Sometimes the most menial objectives can be the most frustrating for a patient recovering from a life-changing surgery, occupational therapist Terra Moscalink said.

Turning the dial of a gas stove to off, sipping a glass of water or getting dressed in the morning are a few of the goals therapists will set for patients who suffered a stroke or underwent orthopedic surgery, said Moscalink, during a demonstration of her work last week at a UPMC East open house.

“It's getting them back to doing their daily routine,” she said.

“Cooking, cleaning, bathing and doing the laundry, kind of everything they need to do throughout the day that you don't really think about might be difficult for someone.”

UPMC East staff and administrators last week unveiled rooms, staff and services provided at the new UPMC East Rehabilitation Institute, which opened Tuesday.

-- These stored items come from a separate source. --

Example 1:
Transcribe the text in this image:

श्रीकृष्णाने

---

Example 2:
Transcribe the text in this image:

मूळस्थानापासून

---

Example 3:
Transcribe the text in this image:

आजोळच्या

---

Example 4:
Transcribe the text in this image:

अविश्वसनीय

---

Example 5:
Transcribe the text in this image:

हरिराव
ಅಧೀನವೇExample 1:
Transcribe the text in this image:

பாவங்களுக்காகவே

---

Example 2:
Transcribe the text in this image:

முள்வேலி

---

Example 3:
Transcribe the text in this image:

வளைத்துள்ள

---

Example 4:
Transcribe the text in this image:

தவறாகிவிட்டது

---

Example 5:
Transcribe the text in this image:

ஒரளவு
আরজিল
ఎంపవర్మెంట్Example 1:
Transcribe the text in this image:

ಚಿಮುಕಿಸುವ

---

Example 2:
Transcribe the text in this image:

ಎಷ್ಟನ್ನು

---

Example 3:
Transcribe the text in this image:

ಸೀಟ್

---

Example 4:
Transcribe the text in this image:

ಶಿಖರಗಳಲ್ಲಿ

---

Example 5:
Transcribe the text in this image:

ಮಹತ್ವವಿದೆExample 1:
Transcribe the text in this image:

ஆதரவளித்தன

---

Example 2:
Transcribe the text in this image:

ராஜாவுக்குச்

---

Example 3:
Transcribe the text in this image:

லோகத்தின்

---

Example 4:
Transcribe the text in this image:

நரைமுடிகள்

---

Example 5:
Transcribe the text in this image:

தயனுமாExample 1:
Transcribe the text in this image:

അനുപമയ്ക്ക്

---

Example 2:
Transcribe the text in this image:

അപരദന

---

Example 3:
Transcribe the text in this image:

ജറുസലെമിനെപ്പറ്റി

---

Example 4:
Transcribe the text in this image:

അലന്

The $400,000 renovation project on the sixth floor will provide necessary services and a few frills to treat post surgery patients for the first week and a half of rehabilitation, hospital administrators and doctors said.

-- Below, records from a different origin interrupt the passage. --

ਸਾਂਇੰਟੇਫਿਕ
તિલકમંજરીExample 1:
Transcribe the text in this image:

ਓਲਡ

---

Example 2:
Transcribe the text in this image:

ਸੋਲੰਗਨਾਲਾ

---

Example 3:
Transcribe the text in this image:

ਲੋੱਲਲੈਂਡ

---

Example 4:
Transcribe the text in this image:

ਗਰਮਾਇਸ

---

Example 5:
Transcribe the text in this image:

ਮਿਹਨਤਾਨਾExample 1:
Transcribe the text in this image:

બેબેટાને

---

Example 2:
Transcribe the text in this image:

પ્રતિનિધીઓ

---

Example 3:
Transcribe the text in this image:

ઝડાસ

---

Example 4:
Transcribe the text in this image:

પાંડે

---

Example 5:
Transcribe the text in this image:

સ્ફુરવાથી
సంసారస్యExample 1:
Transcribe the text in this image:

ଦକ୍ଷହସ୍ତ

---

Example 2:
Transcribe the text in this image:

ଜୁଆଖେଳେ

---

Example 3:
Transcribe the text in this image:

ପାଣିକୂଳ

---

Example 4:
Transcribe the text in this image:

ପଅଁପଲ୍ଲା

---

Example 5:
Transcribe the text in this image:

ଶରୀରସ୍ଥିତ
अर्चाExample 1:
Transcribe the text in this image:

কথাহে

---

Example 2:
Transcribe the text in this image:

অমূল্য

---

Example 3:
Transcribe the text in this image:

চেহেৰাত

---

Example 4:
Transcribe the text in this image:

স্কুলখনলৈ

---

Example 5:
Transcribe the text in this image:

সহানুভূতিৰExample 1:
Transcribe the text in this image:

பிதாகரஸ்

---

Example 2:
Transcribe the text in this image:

Forbes Regional Hospital, located 2 miles away on Mosside Boulevard, also offers inpatient rehabilitation services.

The renovation process at UPMC East, which began in May, was conducted with the mindset of sunlight and space, UPMC East Director of Rehabilitation Operations Dan Butts said.

An example is the windows that stretch nearly the length of one wall in the training center.

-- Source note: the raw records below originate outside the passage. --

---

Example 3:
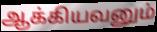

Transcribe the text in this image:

ஆக்கியவனும்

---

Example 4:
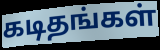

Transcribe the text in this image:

கடிதங்கள்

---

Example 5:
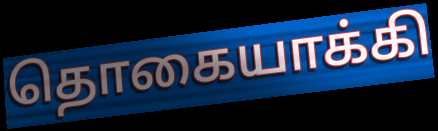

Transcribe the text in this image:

தொகையாக்கி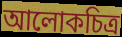
আলোকচিত্রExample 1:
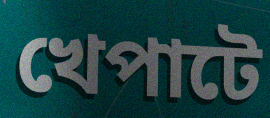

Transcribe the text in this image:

খেপাটে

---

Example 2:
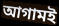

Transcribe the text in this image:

আগামই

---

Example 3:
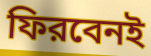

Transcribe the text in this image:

ফিরবেনই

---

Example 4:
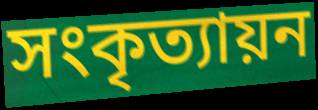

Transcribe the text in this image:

সংকৃত্যায়ন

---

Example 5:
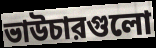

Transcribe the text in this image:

ভাউচারগুলো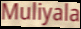
Muliyala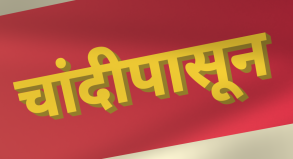
चांदीपासून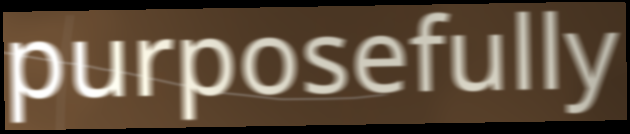
purposefully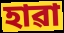
হাৱা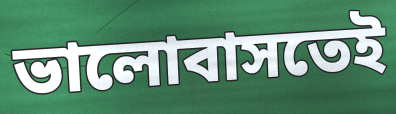
ভালোবাসতেইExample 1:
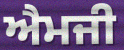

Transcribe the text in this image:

ਐਮਜੀ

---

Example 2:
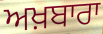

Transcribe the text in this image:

ਅਖ਼ਬਾਰਾ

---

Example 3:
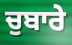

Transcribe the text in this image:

ਚੁਬਾਰੇ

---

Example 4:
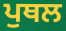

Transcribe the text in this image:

ਪੁਥਲ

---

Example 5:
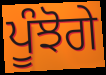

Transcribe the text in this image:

ਪੂੰਝੋਗੇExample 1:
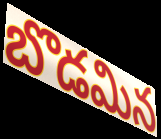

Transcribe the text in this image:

బొడమిన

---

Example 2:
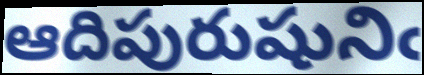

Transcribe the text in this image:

ఆదిపురుషునిఁ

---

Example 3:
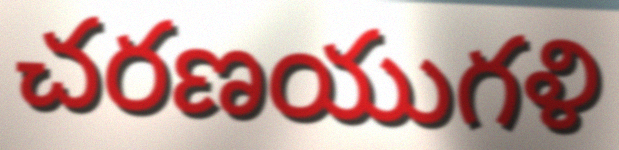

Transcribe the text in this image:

చరణయుగళి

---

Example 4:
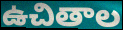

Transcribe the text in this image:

ఉచితాల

“Having that large wall of windows, and the natural light …it's part of the recovery aspect,” Butts said.

New hires to staff the institute included about 15 nursing assistants, three physical therapists and three occupational therapists, along with rehabilitation aides, said Tamara Minton, UPMC East vice president of patient care.

A speech pathologist also was hired at the institute, as UPMC East officials expect to treat more stroke patients in the near future.

The hospital was named a stroke-certified center recently by the Joint Commission of Accreditation, an independent nonprofit organization that certifies more than 20,500 health-care organizations and programs nationwide.

The expected average length of stay for acute inpatient rehabilitation patients at UPMC East is 10 to 12 days, at which point they could move to an outpatient program or an extended-stay facility, hospital officials said.

During the recovery process in the hospital, digital screens in each of the rooms and at the nurses station allow patients, visitors and staff to keep track of rehabilitation appointments, which should prevent conflicts of schedules or visits.

“We have open visitation, so (family) always welcome,” Minton said.

“We're open for children, for anyone. They all help recover that patient, to be able to include those family members.”